• _Tareas por resolver_:
1. Enumera todas las personas que aparecen con nombre propio en el pasaje sobre el discurso mediático.
2. Responde según el pasaje sobre el discurso mediático:
(a) ¿Cómo definió Alain Badiou El Mal?
(b) ¿En qué década se asignaron los medios el rol de reemplazantes de la justicia?
(c) ¿A qué se le hacía un altar cuando ya no se podía creer en nada?
3. Continúa el pasaje sobre el discurso mediático a partir de su última oración.

• _Pasaje para revisar_:
La construcción mediática de lo real ha sido tomada por la mayoría de la sociedad como La Verdad. ¿Cómo fue posible esto? La estructura que sostiene el discurso mediático elimina el pensamiento. A todo lo que ocurre los medios le dan un nombre que fija la interpretación que se le da a ese hecho. Todo se focaliza en mostrar los componentes que afianzan esa afirmación, minimizando, desacreditando o ridiculizando aquello datos que podrían cuestionarla.
Alain Badiou definió El Mal como el imperativo de nombrarlo todo. Frente al vacío, soporte del acontecimiento que no tolera nominaciones permanentes sino transitorias, El Mal sería el mecanismo que, al asimilar lo nuevo al terreno de lo ya conocido, corta ese fluir del pensamiento que permite hacer apuestas sobre lo que todavía no tiene nombre. El periodismo se apresura por señalar que los verdaderos ciudadanos libres son los que hacen tronar las cacerolas. Esos sujetos no responden a ningún devenir histórico que no sea el de su propio cansancio frente al conflicto, no tendrán intereses políticos, ni serán violentos.
Al ciudadano despolitizado tal vez le resulte más cómodo tomar ese discurso que adentrarse en los devaneos argumentativos, racionales, históricos de una presidenta que parece estar llena de datos, conocimientos sobre la historia política argentina y posicionamientos discutibles (como todos) pero firmes. Es un tanto incómodo ser así. Hay que tener voluntad, energía. Más fácil es asimilar el discurso del vecino y no ser el descolocado en las reuniones. Mejor tomar los argumentos que los medios nos sirven en bandeja.
Pero por otro lado los medios se ubican en un lugar de autoridad donde todo cuestionamiento hacia ellos es un atentado contra la libertad de prenda. Su autoritarismo se “perdona “bajo la idea de que discutirle a ellos es igual a censurarlos.
¿Qué ocurre con una sociedad que desconfía del discurso político pero no del mediático que puede tener los mismos niveles de ficcionalidad? Tal vez los medios están recogiendo los frutos del rol que se asignaron en los años noventa de reemplazantes de la justicia en pleno reinado de la impunidad. Cuando ya no se podía creer en nada se le hacía un altar a la cámara oculta.
Los cambios políticos a los que pueden estar sometidos los medios no desdibujan la discusión en torno a un discurso que no guarda el menor disimulo. No es el huevo o la gallina. Porque sus enunciados son altamente sesgados y uniformes porque son mínimas las expresiones equilibradas, porque se obvian datos demasiado llamativos, de allí se desprende la conclusión de una campaña mediática.
Llamativamente es en el discurso presidencial donde aparece el mayor componente crítico y expresiones como las de Caparrós o caricaturas como las de Hermenegildo Sabat parecieran decirle a Cristina Fernández: “Flaca, no avives giles”.

• _Extractos de datos_:
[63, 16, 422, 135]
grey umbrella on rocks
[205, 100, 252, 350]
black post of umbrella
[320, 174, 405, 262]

• _Resultados por tarea_:
1. Alain Badiou, Caparrós, Hermenegildo Sabat, Cristina Fernández

2.
(a) Como el imperativo de nombrarlo todo.
(b) En los años noventa.
(c) A la cámara oculta.

3.
Tal vez el lugar dejado por los intelectuales, esa imposibilidad de articular el discurso intelectual con la práctica política que tuvo algunos intentos en los acercamientos entre Emilio de Ípola y Raúl Alfonsín o entre Beatriz Sarlo y el Frente Grande, fue ocupado por el periodismo. Lamentablemente hoy los intelectuales no funcionan como referentes para la sociedad, sino que ésta elige a periodistas no intelectuales, con la excepción de Mariano Grondona, que viste el atuendo del intelectual de derecha a quien en los últimos años lo propagandístico de su discurso, sumado al gorilismo, lo ha hecho descender a simplificaciones dignas de su amigo Bernardo.
Parte del cripticismo que se le reprocha al gobierno de Cristina Fernández es el de no abrirse a figuras intelectuales que podrán facilitar la comunicación con la sociedad y la propaganda de los contenidos y prácticas del gobierno. Sería un error que la presidenta permaneciera encerrada en su grupo de leales (comprensible por las desconfianzas que se ciernen en torno al poder) y no entendiera que en su combate debe integrarse de un modo más orgánico con otros sectores como Las Madres, las Abuelas, los movimientos barriales, culturales e intelectuales que puedan llegar de otro modo al resto de la sociedad. En ese discurso mediático hay una imposición de valores parciales al conjunto de la sociedad. Se esconden las estrategias que sostienen determinados discursos en nombre de un universal que está fuera de toda discusión.
Se observa, entonces, un desfasaje muy interesante. El discurso presidencial y el mediático están en dos planos completamente distintos que impiden un diálogo entre sí.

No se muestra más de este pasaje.